**DIRECTIVE**
Please keep pictures out and return the lines below exactly, from the one holding "focal_35mm: 83" through the last, both included.

══ SOURCE MATERIAL

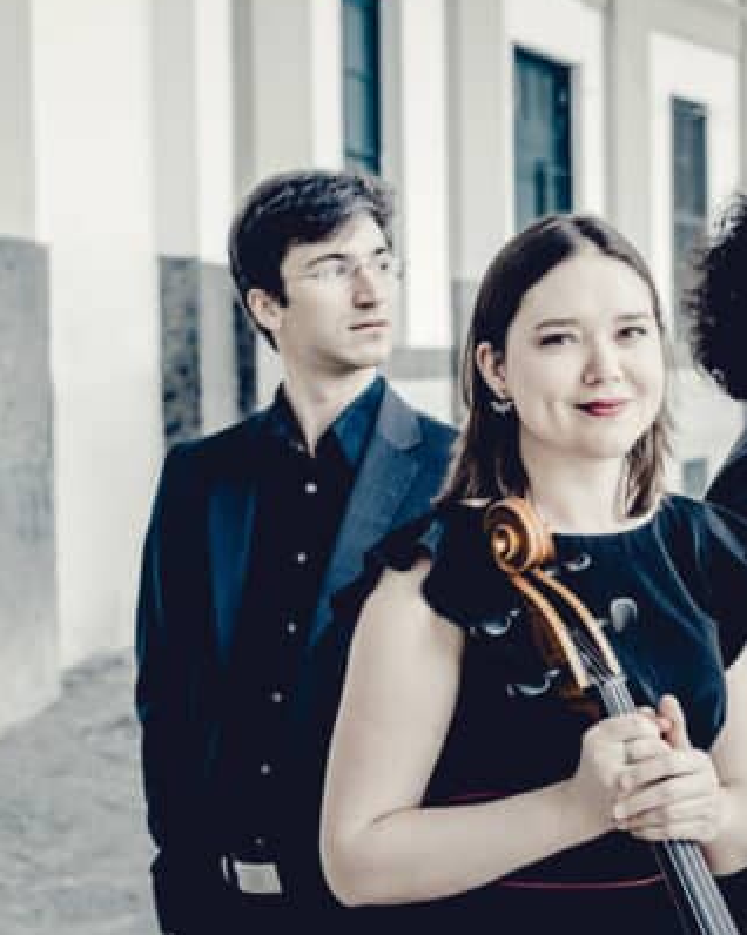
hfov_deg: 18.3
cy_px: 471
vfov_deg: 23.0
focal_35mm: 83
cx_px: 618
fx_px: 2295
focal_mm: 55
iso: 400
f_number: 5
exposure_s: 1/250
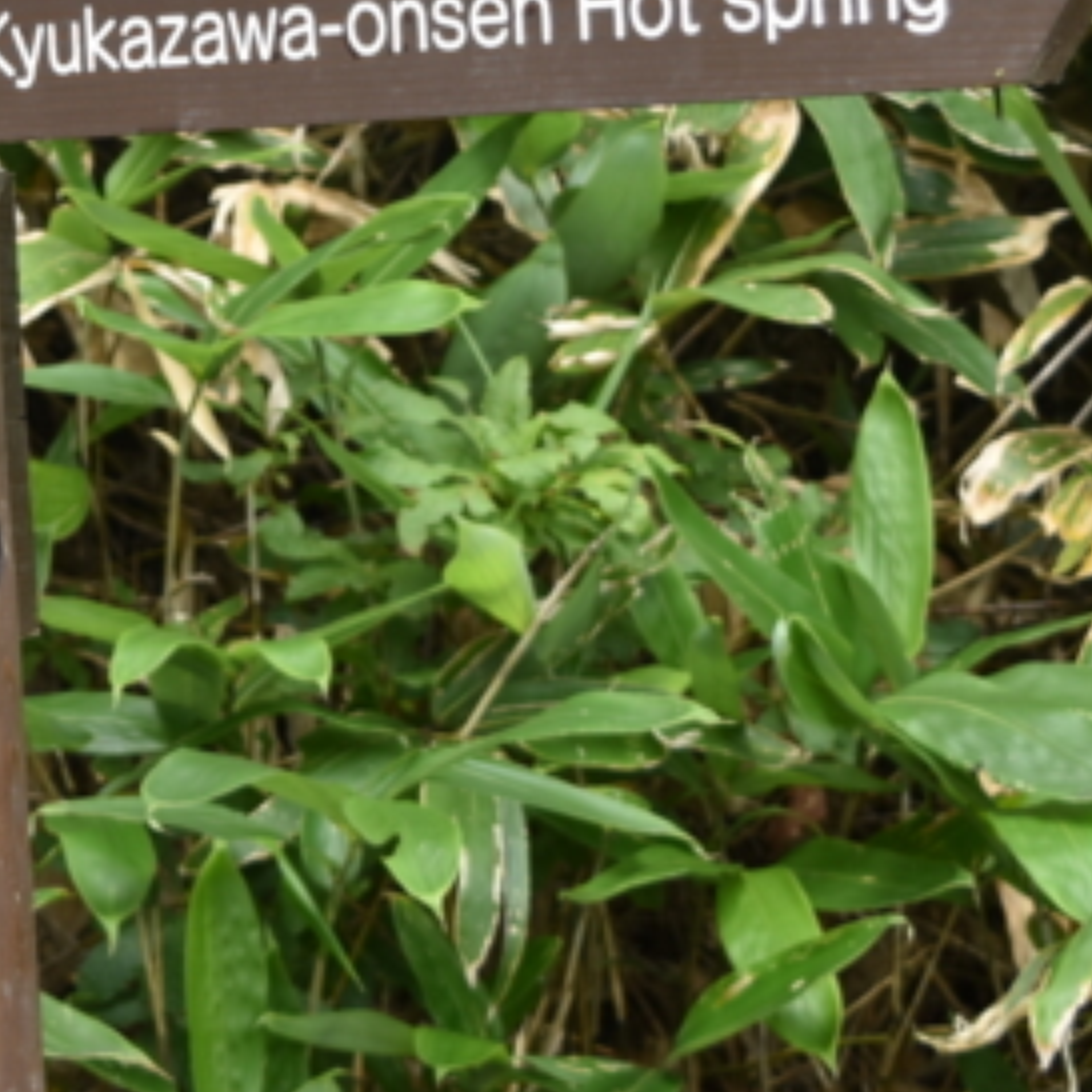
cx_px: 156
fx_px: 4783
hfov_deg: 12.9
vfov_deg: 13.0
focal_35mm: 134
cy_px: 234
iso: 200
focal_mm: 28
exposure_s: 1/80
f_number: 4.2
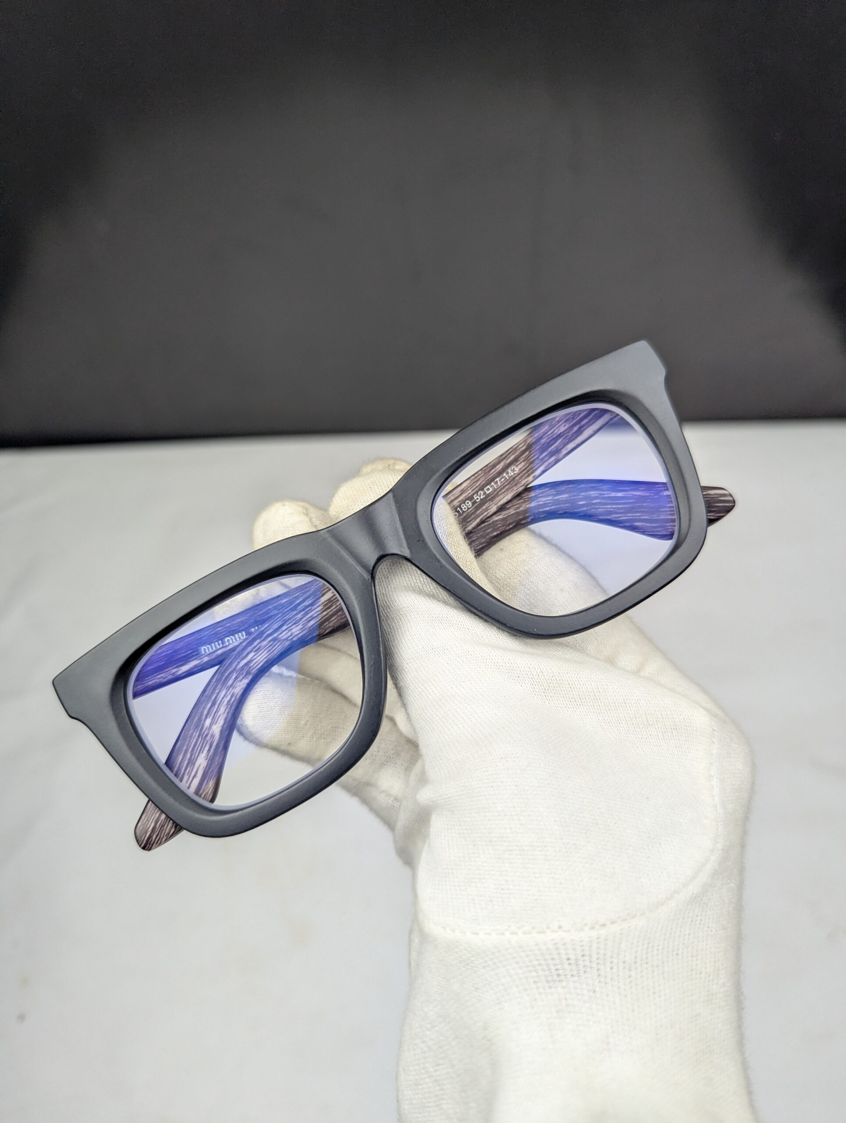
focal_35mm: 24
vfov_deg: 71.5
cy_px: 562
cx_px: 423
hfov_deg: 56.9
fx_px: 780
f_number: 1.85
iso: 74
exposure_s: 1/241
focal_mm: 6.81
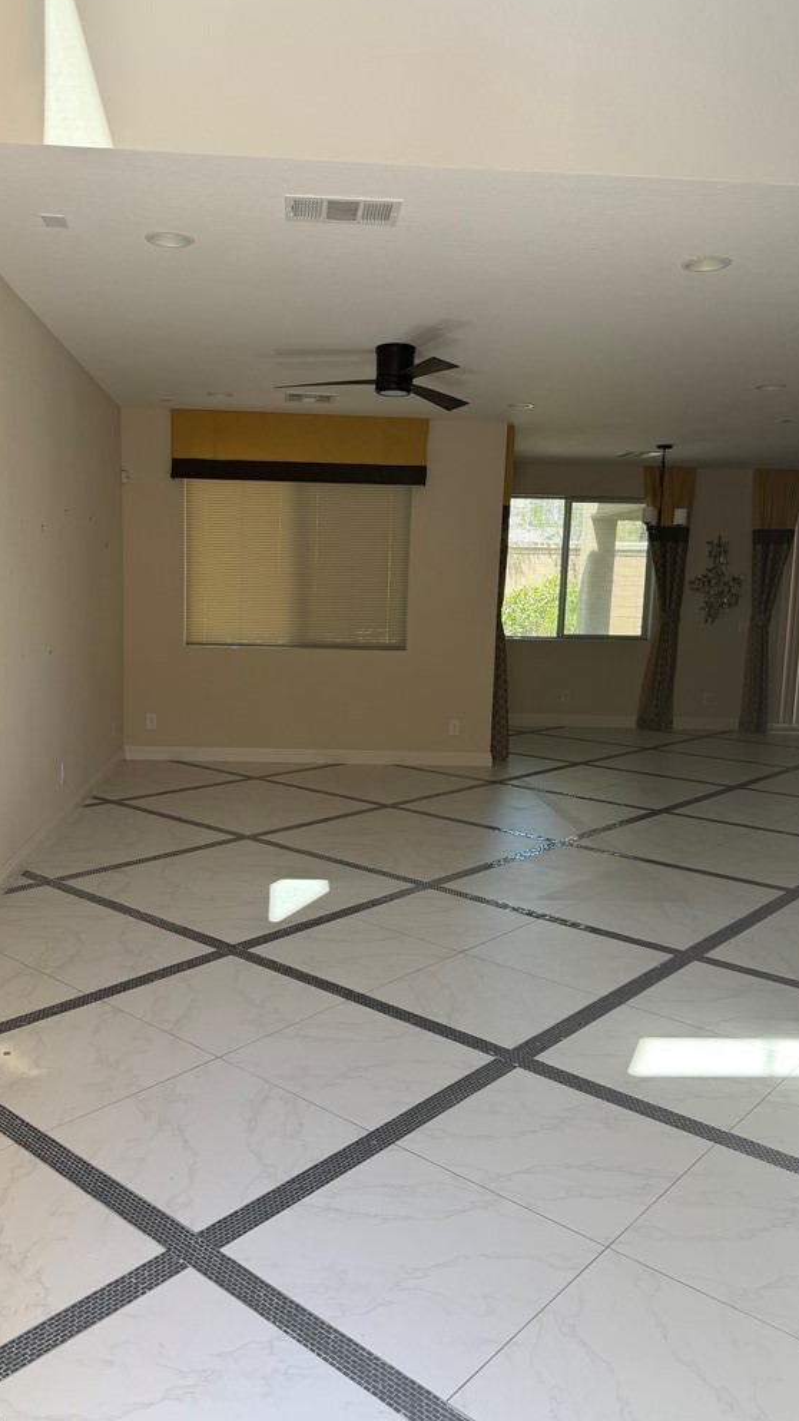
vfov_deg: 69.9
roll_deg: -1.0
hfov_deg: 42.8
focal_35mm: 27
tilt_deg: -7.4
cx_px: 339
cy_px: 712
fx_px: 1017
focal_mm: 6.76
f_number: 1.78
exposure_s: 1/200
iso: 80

════

**RESULT BELOW**
focal_35mm: 83
cx_px: 618
fx_px: 2295
focal_mm: 55
iso: 400
f_number: 5
exposure_s: 1/250
cx_px: 156
fx_px: 4783
hfov_deg: 12.9
vfov_deg: 13.0
focal_35mm: 134
cy_px: 234
iso: 200
focal_mm: 28
exposure_s: 1/80
f_number: 4.2
focal_35mm: 24
vfov_deg: 71.5
cy_px: 562
cx_px: 423
hfov_deg: 56.9
fx_px: 780
f_number: 1.85
iso: 74
exposure_s: 1/241
focal_mm: 6.81
vfov_deg: 69.9
roll_deg: -1.0
hfov_deg: 42.8
focal_35mm: 27
tilt_deg: -7.4
cx_px: 339
cy_px: 712
fx_px: 1017
focal_mm: 6.76
f_number: 1.78
exposure_s: 1/200
iso: 80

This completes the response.